The piece of debris was expected to come within the 2.8 mile box of space around the station that makes up NASA’s danger zone, Herring said.
“We were looking out the Soyuz window,” Fincke radioed to Houston. “We didn’t see anything of course. We were wondering how close we were.”
Because the U.S. Strategic Command, which monitors space debris, could not get a good enough look at the debris, NASA may never know exactly how close it came, said NASA spokesman Josh Byerly. It was traveling 5.5 miles per second—about 20,000 mph, according to Byerly.
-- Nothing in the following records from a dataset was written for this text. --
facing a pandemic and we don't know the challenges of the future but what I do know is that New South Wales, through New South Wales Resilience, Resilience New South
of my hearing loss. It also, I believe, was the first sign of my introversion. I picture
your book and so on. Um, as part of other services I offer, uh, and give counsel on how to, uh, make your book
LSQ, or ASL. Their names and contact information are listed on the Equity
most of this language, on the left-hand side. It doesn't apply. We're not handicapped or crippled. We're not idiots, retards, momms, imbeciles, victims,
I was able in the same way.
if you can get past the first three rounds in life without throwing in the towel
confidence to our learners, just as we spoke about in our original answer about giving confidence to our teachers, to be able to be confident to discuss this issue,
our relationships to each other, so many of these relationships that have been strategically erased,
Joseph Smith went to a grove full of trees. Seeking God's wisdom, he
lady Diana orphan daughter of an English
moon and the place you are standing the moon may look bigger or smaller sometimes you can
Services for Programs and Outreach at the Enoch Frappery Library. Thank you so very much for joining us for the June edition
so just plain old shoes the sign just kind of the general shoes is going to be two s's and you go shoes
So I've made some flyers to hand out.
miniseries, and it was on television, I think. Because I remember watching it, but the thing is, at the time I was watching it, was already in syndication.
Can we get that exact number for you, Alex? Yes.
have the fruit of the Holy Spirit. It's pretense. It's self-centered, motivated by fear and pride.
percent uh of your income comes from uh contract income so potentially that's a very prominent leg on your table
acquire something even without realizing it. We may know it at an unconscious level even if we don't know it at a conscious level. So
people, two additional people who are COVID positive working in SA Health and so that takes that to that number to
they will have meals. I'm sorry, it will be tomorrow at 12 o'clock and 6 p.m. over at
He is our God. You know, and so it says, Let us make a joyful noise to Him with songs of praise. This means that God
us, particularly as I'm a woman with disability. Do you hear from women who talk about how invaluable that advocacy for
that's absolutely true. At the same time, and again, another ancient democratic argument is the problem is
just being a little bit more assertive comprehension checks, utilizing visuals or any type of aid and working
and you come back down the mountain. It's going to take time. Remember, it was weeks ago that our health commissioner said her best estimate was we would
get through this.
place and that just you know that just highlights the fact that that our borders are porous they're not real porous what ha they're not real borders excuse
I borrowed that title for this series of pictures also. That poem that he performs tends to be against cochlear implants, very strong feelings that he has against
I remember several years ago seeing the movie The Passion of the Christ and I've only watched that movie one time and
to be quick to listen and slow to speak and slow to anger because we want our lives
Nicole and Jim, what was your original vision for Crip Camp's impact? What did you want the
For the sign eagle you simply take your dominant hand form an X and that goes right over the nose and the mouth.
The debris is likely a tiny weight followed by a 39-inch string or strand that was used to stabilize a global positioning satellite placed in orbit in May 1993, said Harvard astrophysicist Jonathan McDowell, who tracks all objects in orbit.
One of the reasons NASA got such late warning on the debris is that it is an unusual orbit that keeps dipping into the atmosphere and changing, McDowell said. The GPS satellite went out of daily use in January, he said.
Fincke is one of two Americans living aboard the space station; the third resident is Russian.